===== Metin Bölümü
Fakat bugün Rusya, İran ve Arjantin’de iktidarların içeride izlediği siyasetler, geçmişteki yanlışlardan ders çıkarıldığını ve emperyalizmin iç cepheye yönelik müdahalelerine veya halkın taleplerini manipüle etmesine karşıadeta yeni bir önleyici doktrin geliştirildiğini gösteriyor.
Örneklerle ilerleyelim;
PUTİN’İN HALK OYLAMASI
Mayıs ayı başında Rusya’nın Yekaterinburg şehrinde, kent merkezinde yer alan bir parka yapılması planlanan kilise inşaatına karşı, şehirde protestolar patlak verdi.
Atlantik basını, kitlesel katılımın yaşanmadığı gösterilerin, tabiri caizse üzerine atladı. BBC, Özgür Avrupa Radyosu, New York Times başta olmak üzere gazete ve televizyonlar, gösterilerde yaşananları an be an takip etti.
Ülkesinin iç işlerine yönelik hamleyi gören Rusya Devlet Başkanı Vladimir Putin, gösteriler birinci haftayı tamamlamadan soruna müdahil oldu ve şu açıklamayı yaptı: “İnsanlar karşı ise fikirlerine saygı duyulmalı (...) Herkesin kendi görüşüne sahip olma hakkı var. Eğer protestolarda Moskova’dan gürültü çıkarmak amaçlı gelen eylemciler değil, gerçekten yerel halk varsa, elbette onlar dikkate alınmalı. Kilise halkı bölmemeli, birleştirmeli. Bunun için kolay bir yol var, kamuoyu yoklaması. Azınlık da çoğunluk karşısında durumu kabullenmeli, demokrasinin prensibi budur. Ancak bu arada azınlığın fikirleri ve çıkarları da göz önünde bulundurulmalı.”
==========
[Yapılacak Görevler]
[A] Yekaterinburg protestolarını anlatan metni iki cümleyle özetleyiniz.
[B] Yekaterinburg protestolarını anlatan metinde "Fakat bugün Rusya, İran" ifadesinden başlayıp "an takip etti." ifadesine kadar, bu ifade de dahil olmak üzere, olan kısmı aynen kopyalayınız.
===== Verilen Bilgiler
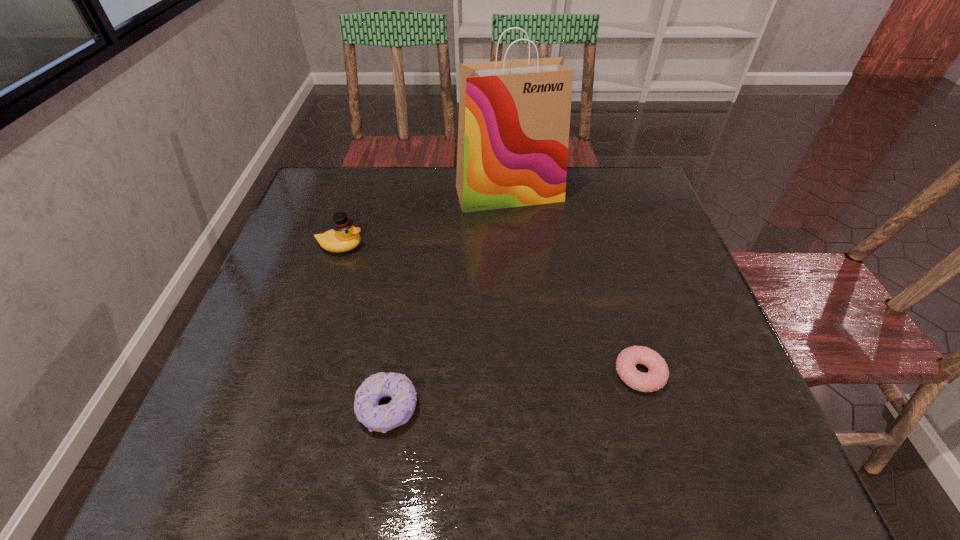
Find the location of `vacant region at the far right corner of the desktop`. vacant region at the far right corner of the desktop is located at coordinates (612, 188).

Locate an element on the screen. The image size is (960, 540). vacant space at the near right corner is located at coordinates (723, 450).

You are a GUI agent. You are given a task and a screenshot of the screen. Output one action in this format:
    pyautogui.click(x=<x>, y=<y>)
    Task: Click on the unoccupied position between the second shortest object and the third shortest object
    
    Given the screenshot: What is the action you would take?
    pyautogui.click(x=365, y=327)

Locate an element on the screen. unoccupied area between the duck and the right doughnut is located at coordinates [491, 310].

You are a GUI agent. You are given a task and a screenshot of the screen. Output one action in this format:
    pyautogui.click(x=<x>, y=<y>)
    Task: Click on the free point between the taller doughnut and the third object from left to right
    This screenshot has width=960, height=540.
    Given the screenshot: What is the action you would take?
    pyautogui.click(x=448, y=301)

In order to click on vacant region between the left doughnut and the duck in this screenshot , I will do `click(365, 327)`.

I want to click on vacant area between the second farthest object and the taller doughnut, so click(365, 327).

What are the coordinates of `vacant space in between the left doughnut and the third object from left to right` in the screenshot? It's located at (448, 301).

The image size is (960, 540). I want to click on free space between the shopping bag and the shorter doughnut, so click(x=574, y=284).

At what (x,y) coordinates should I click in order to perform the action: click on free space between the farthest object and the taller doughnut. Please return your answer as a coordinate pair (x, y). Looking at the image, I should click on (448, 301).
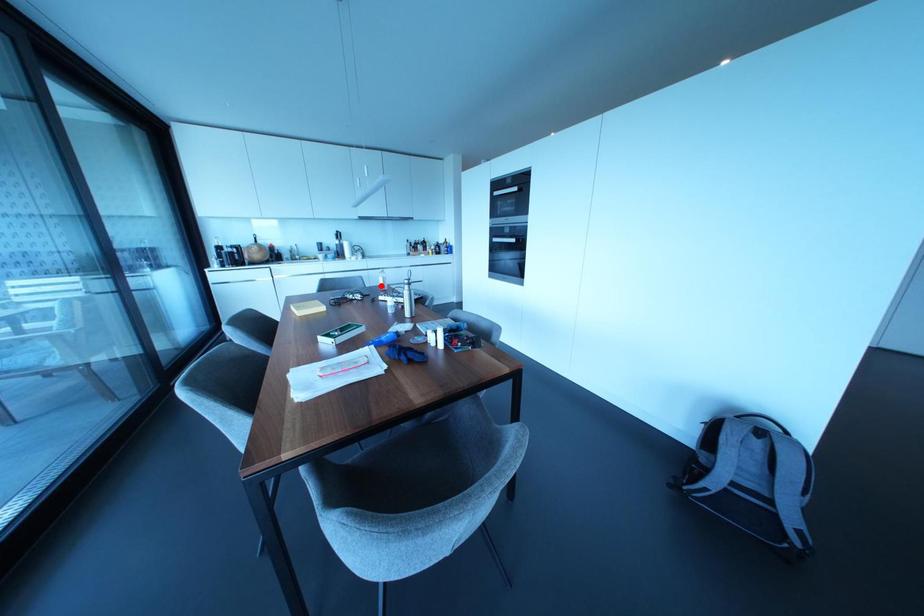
==========
[Problem Çözümleri]
[A] Metne göre bugün Rusya, İran ve Arjantin'deki iktidarların iç siyasetleri, emperyalizmin iç cepheye yönelik müdahalelerine karşı yeni bir önleyici doktrin geliştirildiğini gösteriyor. Yekaterinburg'da bir parka yapılması planlanan kiliseye karşı çıkan protestoları Atlantik basını an be an takip ederken Putin, gösteriler ilk haftayı tamamlamadan soruna müdahil oldu ve çözüm olarak kamuoyu yoklamasını önerdi.

[B]
Fakat bugün Rusya, İran ve Arjantin’de iktidarların içeride izlediği siyasetler, geçmişteki yanlışlardan ders çıkarıldığını ve emperyalizmin iç cepheye yönelik müdahalelerine veya halkın taleplerini manipüle etmesine karşıadeta yeni bir önleyici doktrin geliştirildiğini gösteriyor.
Örneklerle ilerleyelim;
PUTİN’İN HALK OYLAMASI
Mayıs ayı başında Rusya’nın Yekaterinburg şehrinde, kent merkezinde yer alan bir parka yapılması planlanan kilise inşaatına karşı, şehirde protestolar patlak verdi.
Atlantik basını, kitlesel katılımın yaşanmadığı gösterilerin, tabiri caizse üzerine atladı. BBC, Özgür Avrupa Radyosu, New York Times başta olmak üzere gazete ve televizyonlar, gösterilerde yaşananları an be an takip etti.